> **What you need to do**
Output the data in full. Keep every word exact and exclude the pictures.

-- Information supplied follows --

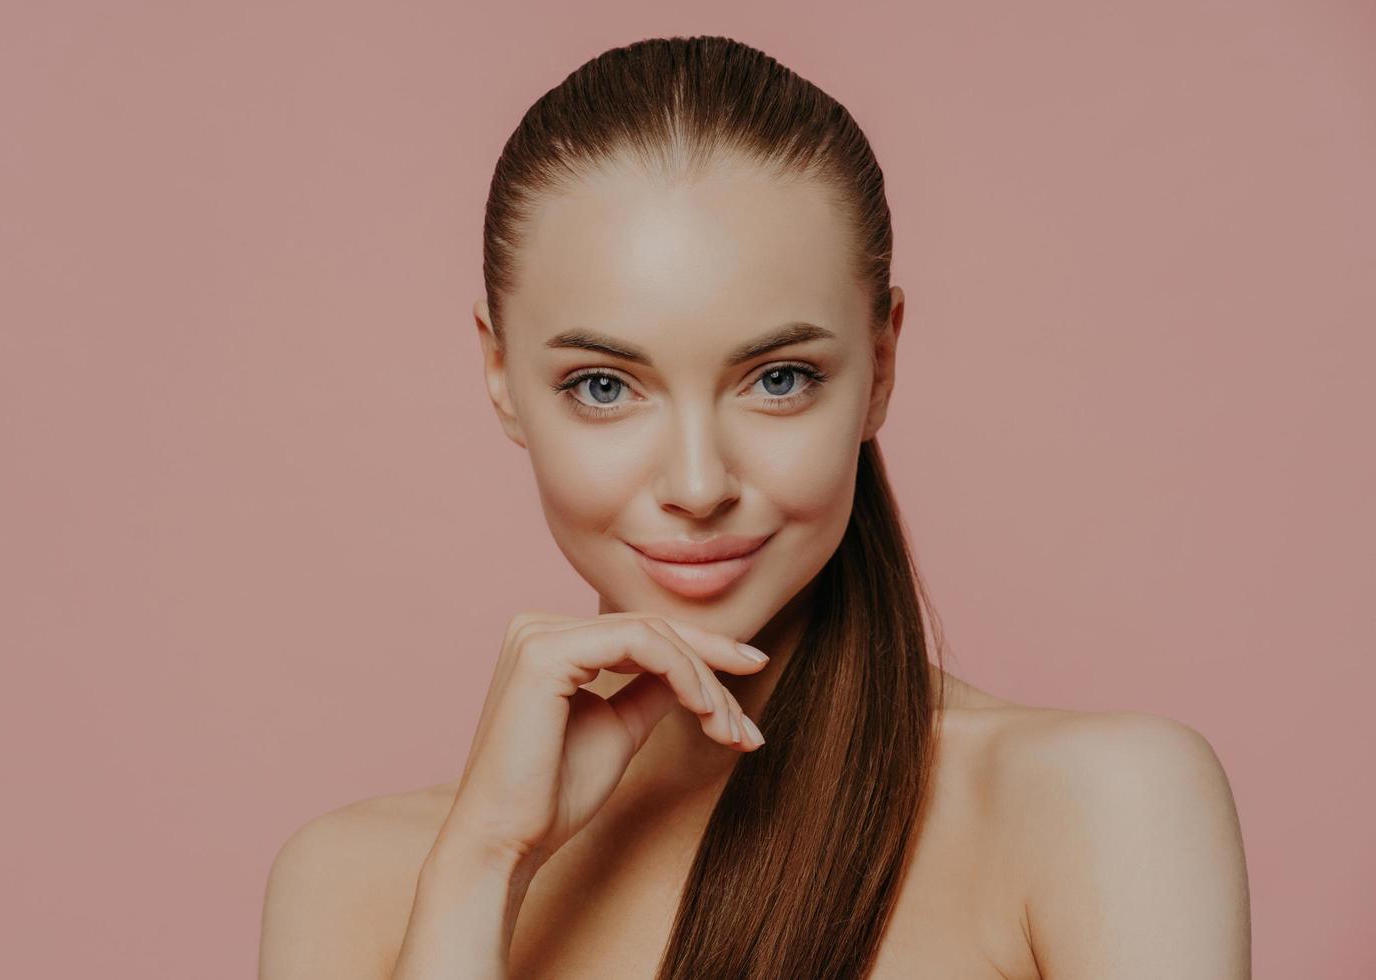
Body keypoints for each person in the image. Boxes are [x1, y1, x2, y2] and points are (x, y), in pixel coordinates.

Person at [258, 34, 1251, 979]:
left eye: (778, 377)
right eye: (604, 385)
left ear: (882, 361)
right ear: (500, 372)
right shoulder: (356, 882)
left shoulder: (1094, 807)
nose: (697, 483)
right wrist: (484, 864)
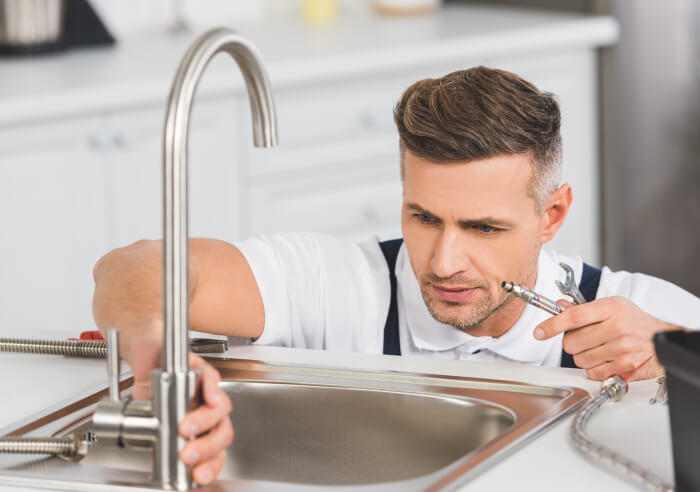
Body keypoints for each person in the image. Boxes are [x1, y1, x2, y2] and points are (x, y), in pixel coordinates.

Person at [92, 66, 700, 484]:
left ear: (553, 214)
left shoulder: (647, 315)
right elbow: (136, 266)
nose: (442, 262)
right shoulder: (341, 284)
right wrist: (152, 346)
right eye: (424, 217)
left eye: (484, 228)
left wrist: (678, 355)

-- Information supplied concluded --

> **Response**
Body keypoints for each person in the image. Boxes are [x1, y1, x2, y2] and points are (x, y), in pixel coordinates.

Person at [258, 34, 1251, 979]:
left eye: (778, 377)
right eye: (604, 385)
left ear: (882, 361)
right ear: (500, 372)
right shoulder: (356, 882)
left shoulder: (1094, 807)
nose: (697, 483)
right wrist: (484, 864)
Body keypoints for each person in the image. Boxes are [x1, y1, x2, y2] and points are (x, y), in pixel coordinates.

Person at [92, 66, 700, 484]:
left ear: (553, 214)
left shoulder: (647, 315)
right elbow: (136, 266)
nose: (442, 262)
right shoulder: (341, 284)
right wrist: (152, 346)
right eye: (424, 217)
left eye: (484, 228)
left wrist: (678, 355)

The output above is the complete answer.